Pennsylvania is not alone in facing a pension crisis. Other states, notably Illinois, New Jersey and California face huge pension gaps.
In Illinois, Gov. Pat Quinn is threatening to stop paychecks to state lawmakers and he plans to call them back to work for a special session to deal with the state’s $100 billion pension gap. Gov. Tom Corbett should be taking a similarly tough stance.
Public employee pensions are threatening many states and cities. Detroit’s filing for bankruptcy protection last week is certainly related to its underfunded pension crisis.
Past efforts to resolve Pennsylvania’s pension crisis were mostly accounting tricks to kick the can down the road.
This problem should have been addressed in 2002, the year after the state lawmakers voted themselves a 50 percent pension increase and gave all other state employees, plus public school teachers, a 25 percent pension increase.
At the time of the so-called 2001 pension grab, stock market gains from the dot-com bubble had produced a surplus in the state’s two big pension funds. Rather than leave the surplus as a cushion against future stock market downturns, the lawmakers raided it.
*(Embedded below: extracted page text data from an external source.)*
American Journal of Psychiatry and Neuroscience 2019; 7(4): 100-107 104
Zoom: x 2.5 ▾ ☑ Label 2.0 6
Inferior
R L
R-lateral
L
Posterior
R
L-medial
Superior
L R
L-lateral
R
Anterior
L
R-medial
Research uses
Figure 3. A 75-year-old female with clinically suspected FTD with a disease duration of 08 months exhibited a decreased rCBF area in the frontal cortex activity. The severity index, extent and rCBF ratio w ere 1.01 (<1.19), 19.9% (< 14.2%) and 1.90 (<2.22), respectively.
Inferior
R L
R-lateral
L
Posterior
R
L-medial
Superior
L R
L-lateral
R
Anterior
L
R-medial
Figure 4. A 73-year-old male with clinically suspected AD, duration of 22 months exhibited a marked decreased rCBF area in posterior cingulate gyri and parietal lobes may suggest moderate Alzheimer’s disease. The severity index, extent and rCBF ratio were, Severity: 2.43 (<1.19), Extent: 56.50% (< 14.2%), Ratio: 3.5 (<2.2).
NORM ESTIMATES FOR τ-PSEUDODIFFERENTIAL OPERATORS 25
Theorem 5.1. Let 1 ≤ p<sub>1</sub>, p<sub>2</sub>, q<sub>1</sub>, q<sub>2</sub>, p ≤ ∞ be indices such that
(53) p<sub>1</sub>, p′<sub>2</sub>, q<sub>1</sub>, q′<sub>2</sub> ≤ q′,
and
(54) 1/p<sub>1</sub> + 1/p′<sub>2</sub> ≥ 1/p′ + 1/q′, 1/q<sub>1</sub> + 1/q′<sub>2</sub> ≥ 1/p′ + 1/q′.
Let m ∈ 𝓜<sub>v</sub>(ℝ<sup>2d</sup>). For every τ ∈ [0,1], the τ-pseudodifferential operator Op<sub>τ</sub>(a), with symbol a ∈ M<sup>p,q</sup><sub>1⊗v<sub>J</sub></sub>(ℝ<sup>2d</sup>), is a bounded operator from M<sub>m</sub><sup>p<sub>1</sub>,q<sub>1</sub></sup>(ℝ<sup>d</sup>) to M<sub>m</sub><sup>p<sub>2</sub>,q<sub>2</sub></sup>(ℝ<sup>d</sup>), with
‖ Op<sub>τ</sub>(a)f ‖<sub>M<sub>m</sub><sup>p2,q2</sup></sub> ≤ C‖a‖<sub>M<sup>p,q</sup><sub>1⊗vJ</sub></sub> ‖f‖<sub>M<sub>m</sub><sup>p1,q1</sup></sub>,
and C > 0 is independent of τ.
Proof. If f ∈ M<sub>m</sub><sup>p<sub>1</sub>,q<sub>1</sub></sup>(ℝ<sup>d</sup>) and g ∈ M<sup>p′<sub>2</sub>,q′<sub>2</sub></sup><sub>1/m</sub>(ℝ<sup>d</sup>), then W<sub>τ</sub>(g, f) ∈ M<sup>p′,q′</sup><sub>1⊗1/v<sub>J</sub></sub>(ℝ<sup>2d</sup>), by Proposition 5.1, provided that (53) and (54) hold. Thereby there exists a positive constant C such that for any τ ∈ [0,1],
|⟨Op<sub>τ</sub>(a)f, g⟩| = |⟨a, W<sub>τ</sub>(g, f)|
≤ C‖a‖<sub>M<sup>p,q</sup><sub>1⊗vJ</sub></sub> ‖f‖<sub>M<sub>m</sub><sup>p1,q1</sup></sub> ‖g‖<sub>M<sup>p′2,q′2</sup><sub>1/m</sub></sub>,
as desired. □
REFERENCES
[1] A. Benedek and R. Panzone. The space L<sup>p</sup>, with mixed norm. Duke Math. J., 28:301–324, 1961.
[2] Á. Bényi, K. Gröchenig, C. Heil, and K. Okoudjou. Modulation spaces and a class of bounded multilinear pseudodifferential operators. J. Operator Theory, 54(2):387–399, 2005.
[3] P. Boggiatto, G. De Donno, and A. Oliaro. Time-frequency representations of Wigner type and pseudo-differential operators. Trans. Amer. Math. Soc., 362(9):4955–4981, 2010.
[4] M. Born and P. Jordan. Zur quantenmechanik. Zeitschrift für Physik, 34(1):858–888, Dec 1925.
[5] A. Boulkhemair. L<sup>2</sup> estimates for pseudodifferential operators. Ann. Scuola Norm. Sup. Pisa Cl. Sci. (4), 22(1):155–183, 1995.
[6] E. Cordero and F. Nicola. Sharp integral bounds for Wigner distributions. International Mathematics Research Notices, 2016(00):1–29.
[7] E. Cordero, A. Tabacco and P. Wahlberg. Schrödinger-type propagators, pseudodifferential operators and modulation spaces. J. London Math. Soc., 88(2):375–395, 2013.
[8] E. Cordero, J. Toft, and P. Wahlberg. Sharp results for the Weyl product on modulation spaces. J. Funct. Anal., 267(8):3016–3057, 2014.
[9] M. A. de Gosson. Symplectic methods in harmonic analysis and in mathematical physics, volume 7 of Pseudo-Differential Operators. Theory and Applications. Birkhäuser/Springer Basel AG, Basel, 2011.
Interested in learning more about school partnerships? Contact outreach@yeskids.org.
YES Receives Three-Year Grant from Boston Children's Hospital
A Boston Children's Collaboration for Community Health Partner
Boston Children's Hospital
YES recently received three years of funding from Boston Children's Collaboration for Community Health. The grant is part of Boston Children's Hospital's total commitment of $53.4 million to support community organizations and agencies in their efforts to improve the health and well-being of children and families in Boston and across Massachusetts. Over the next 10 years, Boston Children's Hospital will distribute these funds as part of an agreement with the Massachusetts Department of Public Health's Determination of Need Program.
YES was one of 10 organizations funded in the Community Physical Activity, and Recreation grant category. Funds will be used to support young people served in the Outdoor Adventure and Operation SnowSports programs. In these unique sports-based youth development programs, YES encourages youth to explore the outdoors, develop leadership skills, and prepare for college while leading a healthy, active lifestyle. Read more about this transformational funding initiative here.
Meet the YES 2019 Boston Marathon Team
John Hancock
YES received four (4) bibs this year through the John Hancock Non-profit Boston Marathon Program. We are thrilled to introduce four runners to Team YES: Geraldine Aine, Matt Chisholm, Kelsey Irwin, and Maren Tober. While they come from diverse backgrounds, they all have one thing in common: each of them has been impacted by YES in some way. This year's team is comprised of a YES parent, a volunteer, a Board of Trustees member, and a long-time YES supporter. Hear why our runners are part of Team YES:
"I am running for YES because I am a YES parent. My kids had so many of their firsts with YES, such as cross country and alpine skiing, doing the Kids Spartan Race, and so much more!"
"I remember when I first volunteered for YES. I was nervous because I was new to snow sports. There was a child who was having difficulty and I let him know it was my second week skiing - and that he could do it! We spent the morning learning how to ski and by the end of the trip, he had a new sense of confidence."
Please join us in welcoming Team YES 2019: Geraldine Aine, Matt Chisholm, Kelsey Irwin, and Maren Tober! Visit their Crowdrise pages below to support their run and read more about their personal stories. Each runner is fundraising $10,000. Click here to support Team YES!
Within months of those unwarranted pension increases passed by lawmakers, the stock market crashed, dropping the pension funds’ value. Subsequent market crashes, including the 2008-09 financial crisis, only worsened the pension crisis.
The Fitch report says the state’s problems “signal an inability or unwillingness on the part of political leaders to make difficult fiscal decision.” Reading that statement, there is an obvious error — there are no political leaders (at least not many) in Pennsylvania, only elected officials who have failed to do their jobs.
Lawmakers, when they finally face the pension crisis, must craft a solution that involves everyone — taxpayers, current beneficiaries, possibly even some current retirees. Retirees should be the least affected, but they should contribute something to to solution — especially those enjoying higher benefits from the 2001 pension increase.
Current employees should face increased contributions into the pension fund and possibly changes in retirement ages and pension eligibility rules as well. Any solution should share the pain, so that the entire burden does not fall on taxpayers.
Elected officials have not been honest about the seriousness of the pension crisis; the Fitch downgrade is evidence of that.
Taxpayers and voters should pay attention to what lawmakers propose to resolve the $47 billion funding gap. It should be a shared-sacrifice plan, even if lawmakers and their political supporters don’t like it.